As it is, the user could do bad things like rename the class or 
description. If the function copied the strings, then the user would 
have to deallocate them as well.

Then there's the PushBack members, to which the user would have full 
access. Looks like they're only used in text connections. Would these be 
better off placed in the private member structure?

Also, the user has the capability to call close on the connection 
without updating the original isopen member.

Here's a rather restrictive approach whereby the user must know the 
integer index of the connection.
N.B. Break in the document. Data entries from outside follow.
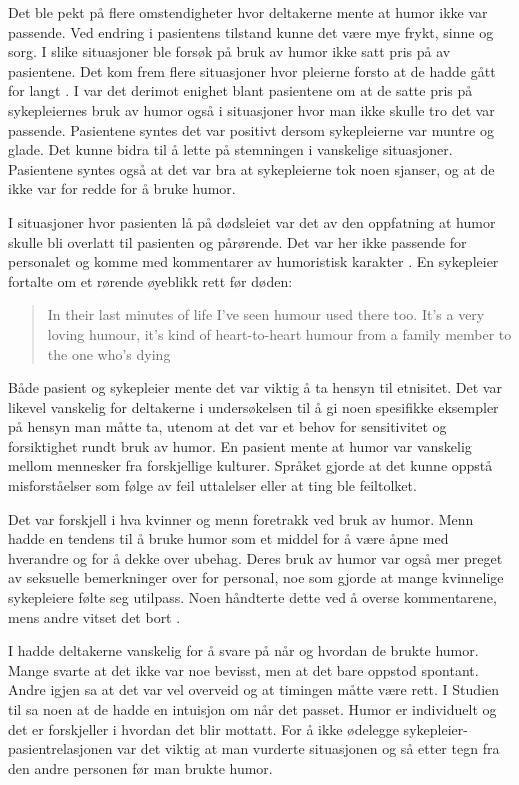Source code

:Det ble pekt på flere omstendigheter hvor deltakerne mente at humor ikke var
passende. Ved endring i pasientens tilstand kunne det være mye frykt, sinne og
sorg. I slike situasjoner ble forsøk på bruk av humor ikke satt pris på av
pasientene. Det kom frem flere situasjoner hvor pleierne forsto at de hadde
gått for langt \cite{dean2005}. I  var det derimot
enighet blant pasientene om at de satte pris på sykepleiernes bruk av humor
også i situasjoner hvor man ikke skulle tro det var passende. Pasientene syntes
det var positivt dersom sykepleierne var muntre og glade. Det kunne bidra til å
lette på stemningen i vanskelige situasjoner. Pasientene syntes også at det var
bra at sykepleierne tok noen sjanser, og at de ikke var for redde for å bruke
humor.

I situasjoner hvor pasienten lå på dødsleiet var det av den oppfatning at humor
skulle bli overlatt til pasienten og pårørende. Det var her ikke passende for
personalet og komme med kommentarer av humoristisk karakter \cite{dean2005}.
En sykepleier fortalte om et rørende øyeblikk rett før døden:
\blockquote[{}]{In their last minutes of life I've seen
humour used there too. It's a very loving humour, it's kind of heart-to-heart
humour from a family member to the one who's dying}.

Både pasient og sykepleier mente det var viktig å ta hensyn til etnisitet. Det
var likevel vanskelig for deltakerne i undersøkelsen til  å gi
noen spesifikke eksempler på hensyn man måtte ta, utenom at det var et behov
for sensitivitet og forsiktighet rundt bruk av humor. En pasient mente at humor
var vanskelig mellom mennesker fra forskjellige kulturer. Språket gjorde at det
kunne oppstå misforståelser som følge av feil uttalelser eller at ting ble
feiltolket.

Det var forskjell i hva kvinner og menn foretrakk ved bruk av humor. Menn hadde
en tendens til å bruke humor som et middel for å være åpne med hverandre og for
å dekke over ubehag. Deres bruk av humor var også mer preget av seksuelle
bemerkninger over for personal, noe som gjorde at mange kvinnelige sykepleiere
følte seg utilpass. Noen håndterte dette ved å overse kommentarene, mens andre
vitset det bort \cite{dean2005}.

I  hadde deltakerne vanskelig for å svare på når og hvordan de
brukte humor. Mange svarte at det ikke var noe bevisst, men at det bare oppstod
spontant. Andre igjen sa at det var vel overveid og at timingen måtte være
rett. I Studien til  sa noen at de hadde en intuisjon om når
det passet. Humor er individuelt og det er forskjeller i hvordan det blir
mottatt. For å ikke ødelegge sykepleier-pasientrelasjonen var det viktig at man
vurderte situasjonen og så etter tegn fra den andre personen før man brukte
humor.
Each function is a wrapper around the 
related Rconnection member.

int R_VfprintfConnection(int idx, const char *format, va_list ap){
     Rconnection con = getConnection(idx);

     if (!con) return -1; /* just like fprintf(3)? */

     if(!con->isopen) error(_("connection is not open"));
     if(!con->canwrite) error(_("cannot write to this connection"));

     return con->vfprintf(con,format,ap);
}

int R_FgetcConnection(int idx){
     Rconnection con = getConnection(idx);

     if (!con) return EOF; /* just like fgetc(3)? */

     if(!con->isopen) error(_("connection is not open"));
     if(!con->canread) error(_("cannot read from this connection"));

     return con->fgetc(con);
}

double R_SeekConnection(int idx, double where, int origin, int rw){
     Rconnection con = getConnection(idx);

     if (!con) return -1; /* just like fseek(3)? */
     if(!con->isopen) error(_("connection is not open"));
     if(!con->canseek) error(_("cannot seek on this connection"));

     return con->seek(con,where,origin,rw);
}

void R_TruncateConnection(int idx){
     Rconnection con = getConnection(idx);

     if (con) con->truncate(con);
}

int R_FlushConnection(int idx){
     Rconnection con = getConnection(idx);

     if (!con) return EOF; /* like fflush(3) */

     return con->fflush(con);
}

size_t R_ReadConnection(int idx, void *buf, size_t size, size_t n){
     Rconnection con = getConnection(idx);

     if (!con) return 0;

     if(!con->isopen) error(_("connection is not open"));
     if(!con->canread) error(_("cannot read from this connection"));

     return con->read(buf,size,n,con);
}

size_t R_WriteConnection(int idx, void *buf, size_t size, size_t n)
{
     Rconnection con = getConnection(idx);

     if (!con) return -1; /* just like write(2)? */

     if(!con->isopen) error(_("connection is not open"));
     if(!con->canwrite) error(_("cannot write to this connection"));

     return con->write(buf, size, n, con);
}

Thus, the user has no access to the Rconnection at all. Only question 
from me is whether there's too much overhead in calling getConnection(), 
especially when calling R_FgetcConnection() in a loop.

Jeff
-- 
http://biostat.mc.vanderbilt.edu/JeffreyHorner